Step 3: Dust Extraction and Sealing. A negative-pressure dust extraction system removes dust from inside the bag and around the fill nozzle, preventing powder leakage during sealing. For products with strict requirements, high-purity nitrogen (purity >99.9%) is introduced into the bag before sealing. Oxygen content control standards typically fall within 2–3% depending on customer requirements, with premium products achieving below 2% to further prevent graphite oxidation. An automatic heat-sealing machine then applies a double heat seal to the liner bag, with a seal width of no less than 10 mm to ensure adequate sealing strength.

Step 4: Labeling and Palletizing. A coding system automatically prints the production date, lot number, net weight, gross weight, and other information. More advanced systems apply product labels carrying QR codes or RFID tags—a single scan retrieves the complete production history of that lot: raw material source, blending formula, classification cut points, demagnetization data, inspection reports, and operator ID. Finally, AGVs or forklifts transport the bags to the warehouse, where they are palletized using a first-in, first-out approach.

Three Key Quality Control Points

Anti-static control is the primary safety measure. Graphite powder is electrically conductive, and high-speed material flow during filling can cause static charge buildup—severe enough to generate sparks that could ignite a dust cloud. Filling equipment must therefore be reliably grounded, and bulk bags must use Type C (conductive) or Type D (anti-static dissipative) materials, with surface resistance controlled in the 10⁶–10⁹ ohm range to comply with ATEX explosion-proof standards.

Moisture barrier integrity directly affects product shelf life.
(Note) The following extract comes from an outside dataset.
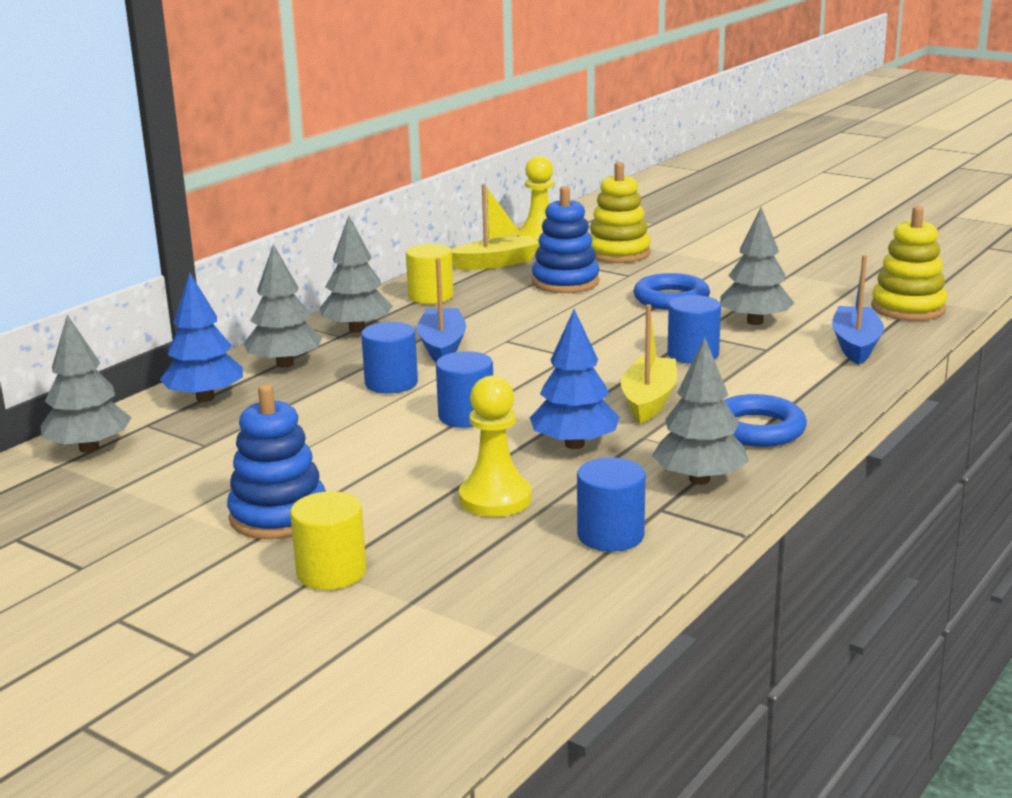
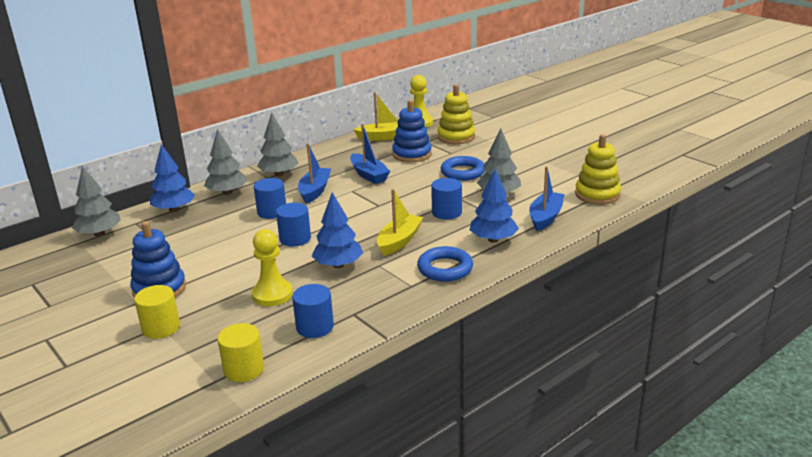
camera: 15 degrees right, 5 degrees up
yellow cylinder [406,244,454,304] -> yellow cylinder moved to [217,323,264,382]
grey tree [652,338,749,485] -> none
none -> blue boat [350,124,390,184]
none -> blue tree [470,169,519,243]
Each production batch of bulk bags requires sampling for water vapor transmission rate testing and seal strength testing. Nitrogen-packed bags require oxygen content measurement inside the bag to verify compliance with the standards described above. Drop testing (free-fall from 1.2 meters) is also performed to check bag structural integrity, with a required pass rate of 100%.

Traceability management ensures quality accountability. Each bag’s QR code is linked to the ERP/MES system, establishing a one-bag-one-code relationship. Customers can scan to view detailed information; warehouse staff scan to automatically log inventory movements; and in the event of a quality complaint, complete production data and inspection reports can be retrieved quickly.

Through this highly automated, standardized bulk bag packaging system, anode material producers not only significantly boost packaging efficiency—more importantly, they ensure product quality stability throughout long-distance transport and extended storage, providing customers with reliable quality assurance.